The tensor algebra

April 18, 2012

In this post I will define the tensor algebra over a module and show that it satisfies a universal property which makes it the universal algebra with respect to algebras containing an homomorphic image of that module.

Let $M$ be an $R$ -module for $R$ a commutative and unitary ring. For each $k \geq 1,$ define

$T^k(M) = M^{\otimes _k} = \underbrace{M \otimes M \otimes \ldots \otimes M}_{\text{k times}}.$

where $\otimes$ denotes tensor product. Note that this definition is unambiguous considering the fact that taking tensor products is an associative construction. For $k = 0,$ define $T^0(M) = R.$ Define the tensor algebra to be

$T(M) = T^0(M) \oplus T^1(M) \oplus T^2(M) \oplus \cdots = \displaystyle\bigoplus_{k=0}^{\infty}T^k(M).$

Recall that the infinite direct sum of a family of modules $\{M_i\}_{i \in I}$ is the subset of the infinite product $\{(m_1, m_2, \ldots ) \mid \forall i \in I, m_i \in M_i \}$ such that all but finitely many of the $m_i$ ‘s are $0.$ For all $k,$ the elements of $T^k(M)$ are called k-tensors. Thus, every element of $T(M)$ can be viewed as a finite linear combination of k-tensors for various $k \geq 0.$ Identifying $M$ with $T^1(M),$ we can view $M$ as a submodule of $T(M).$

Now, defining addition componentwise in $T(M)$ gives it the structure of an $R$ -module. To get an $R$ -algebra structure, we define the multiplication in $T(M)$ as

$(m_1 \otimes \cdots \otimes m_k)(m_1' \otimes \cdots \otimes m_l') = m_1 \otimes \cdots \otimes m_k \otimes m_1' \otimes \cdots \otimes m_l'$

and extend it by linearity and distributivity to all of $T(M).$

Proposition: This multiplication is well-defined and makes $T(M)$ into an $R$ -algebra.
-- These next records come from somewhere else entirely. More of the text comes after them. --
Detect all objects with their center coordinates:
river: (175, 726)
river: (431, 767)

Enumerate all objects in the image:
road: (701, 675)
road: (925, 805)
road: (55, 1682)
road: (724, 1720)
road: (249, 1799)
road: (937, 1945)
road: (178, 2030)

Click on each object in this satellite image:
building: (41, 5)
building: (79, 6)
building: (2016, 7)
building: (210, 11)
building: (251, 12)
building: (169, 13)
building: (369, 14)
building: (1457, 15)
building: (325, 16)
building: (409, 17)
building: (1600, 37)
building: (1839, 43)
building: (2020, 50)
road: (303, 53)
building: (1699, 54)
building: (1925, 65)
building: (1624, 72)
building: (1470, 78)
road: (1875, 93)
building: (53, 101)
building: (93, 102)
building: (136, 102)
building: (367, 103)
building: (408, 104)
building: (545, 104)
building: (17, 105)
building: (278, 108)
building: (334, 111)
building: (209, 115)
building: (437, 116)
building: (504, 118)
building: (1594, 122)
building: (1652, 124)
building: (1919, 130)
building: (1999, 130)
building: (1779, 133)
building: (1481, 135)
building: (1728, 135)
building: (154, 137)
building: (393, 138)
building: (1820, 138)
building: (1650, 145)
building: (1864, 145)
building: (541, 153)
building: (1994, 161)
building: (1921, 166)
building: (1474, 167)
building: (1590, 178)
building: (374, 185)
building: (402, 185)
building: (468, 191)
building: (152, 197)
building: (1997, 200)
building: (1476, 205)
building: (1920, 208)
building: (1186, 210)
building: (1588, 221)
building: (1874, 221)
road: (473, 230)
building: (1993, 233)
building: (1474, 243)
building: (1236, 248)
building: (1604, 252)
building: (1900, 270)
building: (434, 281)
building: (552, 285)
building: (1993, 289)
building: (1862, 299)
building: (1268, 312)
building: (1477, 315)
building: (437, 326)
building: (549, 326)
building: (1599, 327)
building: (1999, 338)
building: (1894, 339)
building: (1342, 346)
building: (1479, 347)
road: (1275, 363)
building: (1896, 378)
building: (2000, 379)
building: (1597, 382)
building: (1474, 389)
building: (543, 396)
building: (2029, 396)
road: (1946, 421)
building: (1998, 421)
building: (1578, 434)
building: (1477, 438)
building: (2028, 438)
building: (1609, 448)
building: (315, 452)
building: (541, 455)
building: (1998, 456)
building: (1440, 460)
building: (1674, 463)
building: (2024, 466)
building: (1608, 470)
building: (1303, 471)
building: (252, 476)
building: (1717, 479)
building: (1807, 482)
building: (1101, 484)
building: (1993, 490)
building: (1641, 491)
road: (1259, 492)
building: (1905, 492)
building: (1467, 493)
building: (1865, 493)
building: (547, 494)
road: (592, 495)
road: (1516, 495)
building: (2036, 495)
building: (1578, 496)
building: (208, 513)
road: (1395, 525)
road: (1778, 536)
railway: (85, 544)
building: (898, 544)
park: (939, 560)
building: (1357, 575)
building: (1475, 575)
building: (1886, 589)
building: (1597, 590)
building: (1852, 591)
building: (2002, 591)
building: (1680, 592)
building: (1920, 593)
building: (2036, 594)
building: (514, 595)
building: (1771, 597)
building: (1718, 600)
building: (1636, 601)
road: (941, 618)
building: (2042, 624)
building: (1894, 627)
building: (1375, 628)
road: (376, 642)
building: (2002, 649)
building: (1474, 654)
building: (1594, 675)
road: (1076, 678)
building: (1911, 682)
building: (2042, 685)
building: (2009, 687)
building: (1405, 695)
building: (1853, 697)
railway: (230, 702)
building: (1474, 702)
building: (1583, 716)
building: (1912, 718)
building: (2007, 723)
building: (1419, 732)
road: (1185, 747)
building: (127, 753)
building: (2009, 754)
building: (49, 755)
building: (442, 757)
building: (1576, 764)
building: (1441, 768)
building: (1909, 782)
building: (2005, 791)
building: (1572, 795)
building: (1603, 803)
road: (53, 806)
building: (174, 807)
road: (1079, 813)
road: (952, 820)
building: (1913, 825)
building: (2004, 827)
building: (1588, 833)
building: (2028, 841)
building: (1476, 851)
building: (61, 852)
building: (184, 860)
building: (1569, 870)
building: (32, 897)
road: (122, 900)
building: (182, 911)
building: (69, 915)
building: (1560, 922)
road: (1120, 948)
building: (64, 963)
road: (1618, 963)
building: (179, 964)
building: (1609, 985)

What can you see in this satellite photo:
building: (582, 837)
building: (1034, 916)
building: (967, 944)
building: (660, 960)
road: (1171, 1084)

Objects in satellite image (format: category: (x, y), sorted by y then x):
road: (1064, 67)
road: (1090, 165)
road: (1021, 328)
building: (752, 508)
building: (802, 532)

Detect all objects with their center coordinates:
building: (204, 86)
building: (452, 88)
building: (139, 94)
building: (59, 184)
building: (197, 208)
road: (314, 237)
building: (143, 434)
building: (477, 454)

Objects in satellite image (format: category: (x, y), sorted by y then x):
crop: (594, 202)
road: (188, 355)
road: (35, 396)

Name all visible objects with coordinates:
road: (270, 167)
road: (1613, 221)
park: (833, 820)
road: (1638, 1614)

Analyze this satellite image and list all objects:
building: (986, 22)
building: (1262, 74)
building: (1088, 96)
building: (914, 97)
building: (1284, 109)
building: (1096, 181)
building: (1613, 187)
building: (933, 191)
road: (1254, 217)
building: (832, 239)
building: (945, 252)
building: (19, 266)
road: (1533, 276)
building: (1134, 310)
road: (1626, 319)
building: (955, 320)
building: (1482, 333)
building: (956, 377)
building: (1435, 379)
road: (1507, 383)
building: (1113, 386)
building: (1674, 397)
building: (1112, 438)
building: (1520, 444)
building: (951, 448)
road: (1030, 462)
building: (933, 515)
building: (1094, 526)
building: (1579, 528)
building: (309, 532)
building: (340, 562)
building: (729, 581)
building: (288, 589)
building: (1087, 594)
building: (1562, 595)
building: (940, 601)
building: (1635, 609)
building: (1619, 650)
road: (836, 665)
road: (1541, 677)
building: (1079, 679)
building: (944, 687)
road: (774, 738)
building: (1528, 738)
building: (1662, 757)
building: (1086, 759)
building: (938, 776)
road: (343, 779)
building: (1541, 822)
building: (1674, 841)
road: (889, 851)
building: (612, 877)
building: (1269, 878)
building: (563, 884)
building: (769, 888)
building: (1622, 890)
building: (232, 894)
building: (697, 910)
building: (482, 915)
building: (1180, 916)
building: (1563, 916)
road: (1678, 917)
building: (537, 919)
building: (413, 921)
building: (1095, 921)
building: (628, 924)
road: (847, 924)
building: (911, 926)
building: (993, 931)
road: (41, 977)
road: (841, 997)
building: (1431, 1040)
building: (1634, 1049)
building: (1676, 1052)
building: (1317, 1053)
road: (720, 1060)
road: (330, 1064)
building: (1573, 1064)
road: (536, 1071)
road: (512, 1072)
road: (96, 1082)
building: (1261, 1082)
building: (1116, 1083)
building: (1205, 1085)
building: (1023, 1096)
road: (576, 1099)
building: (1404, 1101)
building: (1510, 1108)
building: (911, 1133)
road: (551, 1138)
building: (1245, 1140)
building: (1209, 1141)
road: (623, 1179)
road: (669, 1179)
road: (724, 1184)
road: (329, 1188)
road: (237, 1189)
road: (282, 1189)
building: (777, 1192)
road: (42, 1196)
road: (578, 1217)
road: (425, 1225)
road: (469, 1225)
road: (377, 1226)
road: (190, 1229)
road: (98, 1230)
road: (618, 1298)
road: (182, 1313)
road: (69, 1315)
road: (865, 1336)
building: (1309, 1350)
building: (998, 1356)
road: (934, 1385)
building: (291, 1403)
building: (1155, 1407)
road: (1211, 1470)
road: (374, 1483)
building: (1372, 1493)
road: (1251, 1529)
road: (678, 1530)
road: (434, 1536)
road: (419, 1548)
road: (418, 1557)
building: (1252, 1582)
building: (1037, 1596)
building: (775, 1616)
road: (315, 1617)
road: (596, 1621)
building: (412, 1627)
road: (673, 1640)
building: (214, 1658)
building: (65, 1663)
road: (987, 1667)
Proof: By the proof of the associativity of tensor products, there exists a unique isomorphism $\phi : T^k(M) \otimes T^l(M) \to T^{k+l}(M)$ such that

$\phi ((m_1 \otimes \cdots \otimes m_k) \otimes (m_1' \otimes \cdots \otimes m_l')) = m_1 \otimes \cdots \otimes m_k \otimes m_1' \otimes \cdots \otimes m_l'.$

Thus the multiplication map above is well defined. Indeed, suppose $m_1 \otimes \cdots \otimes m_k = n_1 \otimes \cdots \otimes n_k \in T^k(M).$ Then

$m_1 \otimes \cdots \otimes m_k \otimes m_1' \otimes \cdots \otimes m_l' - n_1 \otimes \cdots \otimes n_k \otimes m_1' \otimes \cdots \otimes m_l'$

$= \phi((m_1 \otimes \cdots \otimes m_k) \otimes (m_1' \otimes \cdots \otimes m_l'))$

$- \phi((n_1 \otimes \cdots \otimes n_k) \otimes (m_1' \otimes \cdots \otimes m_l'))$

$= \phi ((m_1 \otimes \cdots \otimes m_k - n_1 \otimes \cdots \otimes n_k) \otimes (m_1' \otimes \cdots \otimes m_l'))$

$= 0.$

QED

In fact, since $T^k(M)T^l(M) \subseteq T^{k+l}(M)$ , the $R$ -algebra $T(M)$ is a graded algebra. Here is the universal property satisfied by the tensor algebra:

Theorem (Universal property): Let $A$ be any $R$ -algebra, $M$ an $R$ -module. If $\varphi : M \to A$ is any $R$ -module homomorphism, then there is a unique $R$ -algebra homomorphism $\phi : T(M) \to A$ such that $\phi |_M = \varphi.$

Proof: For every $k,$ the map $\tilde{\varphi}_k : M^k \to A$ defined by $\tilde{\varphi}_k(m_1, \ldots, m_k) = \varphi(m_1)\cdots\varphi(m_k)$ is easily seen to be k-multilinear with respect to $R.$ Thus for every $k$ there exists a unique $R$ -module homomorphism $\tilde{\phi}_k : T^k(M) \to A$ such that $\tilde{\phi}_k(m_1 \otimes \cdots \otimes m_k) = \varphi(m_1)\cdots \varphi(m_k).$ With the definition of the multiplication in $T(M),$ it is easy to see that the induced map $\tilde{\phi} : T(M) \to A$ is an $R$ -algebra homomorphism satisfying the desired properties.